Abstract

The effect of organic sorbates on the water associated with naturally occurring sorbents is of significant interest since it probes the hydration of a sorbate-specific microenvironment and its role in a compound partitioning between various environmental compartments. This effect was described in a thermodynamically strict way by converting the sorption isotherms of organic vapors on variously hydrated sorbents into the derivatives relating the change in the amount of water associated with a sorbent to the change in the amount of an organic sorbate. Further, these derivatives were analyzed by means of the Linear Free Energy Relationship (LFER). The analysis included the sorption data for various organic vapors on such environmentally important sorbents as quartz, metal oxides, calcite, clay minerals and humic acid.
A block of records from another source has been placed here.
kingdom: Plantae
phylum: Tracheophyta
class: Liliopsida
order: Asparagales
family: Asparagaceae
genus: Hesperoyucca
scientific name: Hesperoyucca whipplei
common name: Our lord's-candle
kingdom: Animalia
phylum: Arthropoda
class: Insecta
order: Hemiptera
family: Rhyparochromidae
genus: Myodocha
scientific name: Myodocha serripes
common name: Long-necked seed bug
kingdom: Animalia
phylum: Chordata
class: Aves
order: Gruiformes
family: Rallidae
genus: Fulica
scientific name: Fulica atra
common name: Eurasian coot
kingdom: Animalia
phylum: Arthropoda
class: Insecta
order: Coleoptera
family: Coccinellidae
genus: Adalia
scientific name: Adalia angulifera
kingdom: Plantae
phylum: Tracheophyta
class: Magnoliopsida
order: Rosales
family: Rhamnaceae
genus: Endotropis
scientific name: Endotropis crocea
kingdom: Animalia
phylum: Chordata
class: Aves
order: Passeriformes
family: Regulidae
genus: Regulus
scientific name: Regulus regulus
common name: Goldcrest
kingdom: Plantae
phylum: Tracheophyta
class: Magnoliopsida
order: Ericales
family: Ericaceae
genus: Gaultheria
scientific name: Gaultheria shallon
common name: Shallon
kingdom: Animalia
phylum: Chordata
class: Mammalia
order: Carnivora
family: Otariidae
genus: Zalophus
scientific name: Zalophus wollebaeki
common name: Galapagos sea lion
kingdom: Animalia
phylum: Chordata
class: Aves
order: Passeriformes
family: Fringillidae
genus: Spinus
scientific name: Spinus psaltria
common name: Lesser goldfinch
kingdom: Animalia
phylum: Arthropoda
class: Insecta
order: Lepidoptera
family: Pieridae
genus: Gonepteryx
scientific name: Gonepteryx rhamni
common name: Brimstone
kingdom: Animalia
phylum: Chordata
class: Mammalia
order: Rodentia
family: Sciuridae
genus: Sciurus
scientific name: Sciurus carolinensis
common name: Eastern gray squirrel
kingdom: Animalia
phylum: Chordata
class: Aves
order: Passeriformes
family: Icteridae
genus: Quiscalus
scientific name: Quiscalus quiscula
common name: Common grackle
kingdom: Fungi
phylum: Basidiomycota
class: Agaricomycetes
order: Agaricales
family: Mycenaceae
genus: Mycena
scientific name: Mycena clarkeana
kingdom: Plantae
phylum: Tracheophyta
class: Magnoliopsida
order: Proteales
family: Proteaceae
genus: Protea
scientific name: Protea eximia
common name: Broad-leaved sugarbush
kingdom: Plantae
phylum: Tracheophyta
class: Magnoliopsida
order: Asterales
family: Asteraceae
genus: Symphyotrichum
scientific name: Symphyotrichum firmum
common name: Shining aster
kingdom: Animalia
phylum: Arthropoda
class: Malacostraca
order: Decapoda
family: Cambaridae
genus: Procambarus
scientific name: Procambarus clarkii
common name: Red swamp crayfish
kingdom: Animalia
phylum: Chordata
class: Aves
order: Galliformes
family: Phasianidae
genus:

From the LFER analysis it followed that (i) organic sorbate polarizability contributions from n- and π-electrons resulted in driving water into the sorbent phase; (ii) the increasing volume of the organic compounds involved expelling water molecules; (iii) the increasing hydrogen-bond acidity and basicity of organic sorbates resulted in expelling water from inorganic surfaces but in enhancing hydration of the humic phase. In contrast to inorganic surfaces, when sorbed on strongly hydrated humic acid, the majority of organic sorbates containing oxygen, nitrogen or sulfur atoms drive water into the sorbent phase. Several molecules of water may need to be cosorbed by a humic sorbent for each sorbed molecule of an organic compound thus supporting the possibility of the concomitant participation of a number of water molecules in organic sorbate–humic matter interactions.